*Consigne*: Mettez à jour l'extrait ci-dessous sur la pénurie d'eau en recopiant le passage qui commence par « Tunisie/ Déficit pluviométrique » et se poursuit jusqu'à « la migration interne. ». Remplacez-y « réfugiés climatiques » par « migrants climatiques ».

*Extrait du texte*:
───

Tunisie/ Déficit pluviométrique : L’état d’urgence dans le secteur de l’eau devra être décrété (Enquête)
Près d’un quart de la population mondiale est désormais confrontée à une grave pénurie d’eau au moins un mois par an, poussant bon nombre de personnes à chercher une vie plus sûre dans d’autres pays… Ils sont appelés des réfugiés climatiques.
La pénurie d’eau touche environ 40 % de la population mondiale et, selon les prévisions d’un récent rapport de la Banque mondiale, la sécheresse pourrait forcer jusqu’à 216 millions de personnes à quitter leur région d’ici 2050, faute d’eau disponible ou d’une production agricole suffisante.
Le rapport cite plusieurs exemples, dont celui de l’Afrique du Nord, où la question de la disponibilité en eau est le principal moteur de la migration interne.

───

*Données recueillies*:

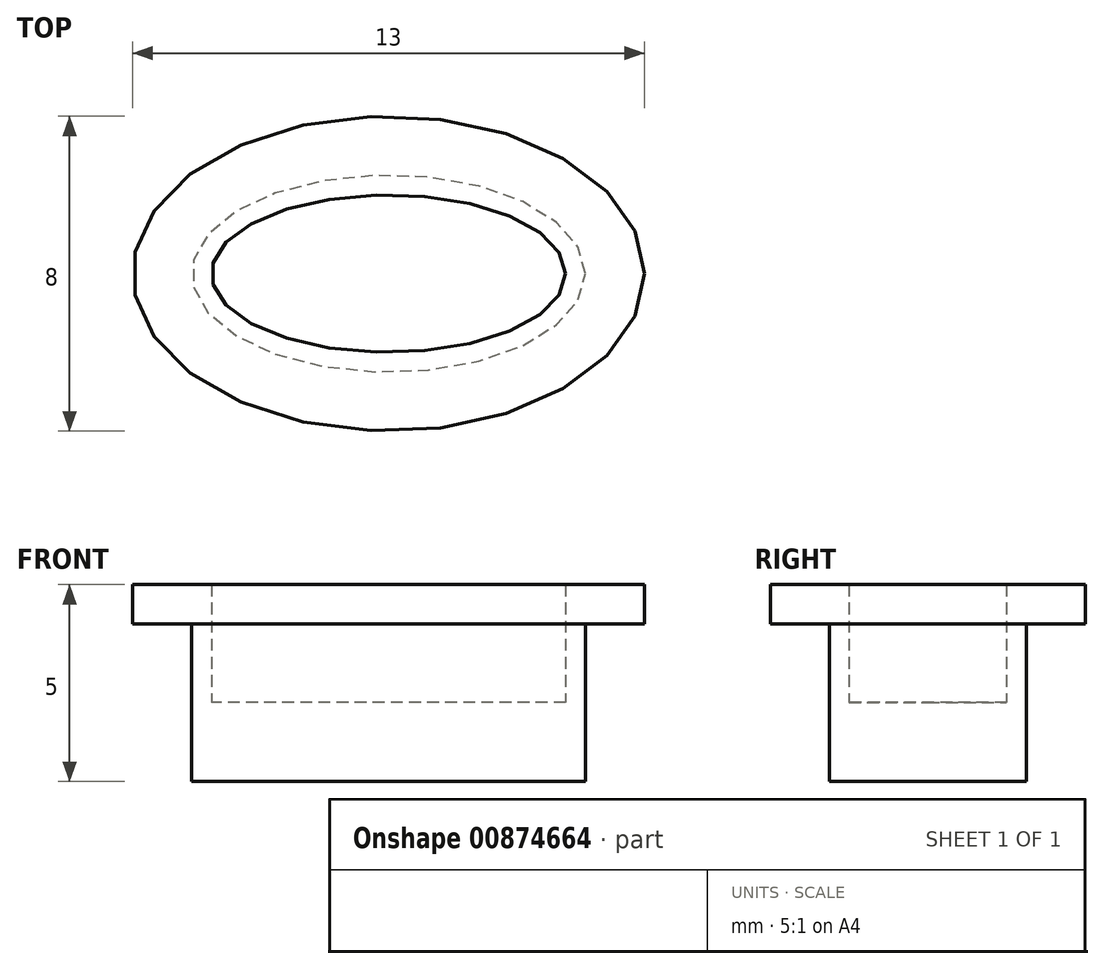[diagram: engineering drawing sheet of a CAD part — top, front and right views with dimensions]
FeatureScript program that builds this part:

───

*Corrigé*:
Tunisie/ Déficit pluviométrique : L’état d’urgence dans le secteur de l’eau devra être décrété (Enquête)
Près d’un quart de la population mondiale est désormais confrontée à une grave pénurie d’eau au moins un mois par an, poussant bon nombre de personnes à chercher une vie plus sûre dans d’autres pays… Ils sont appelés des migrants climatiques.
La pénurie d’eau touche environ 40 % de la population mondiale et, selon les prévisions d’un récent rapport de la Banque mondiale, la sécheresse pourrait forcer jusqu’à 216 millions de personnes à quitter leur région d’ici 2050, faute d’eau disponible ou d’une production agricole suffisante.
Le rapport cite plusieurs exemples, dont celui de l’Afrique du Nord, où la question de la disponibilité en eau est le principal moteur de la migration interne.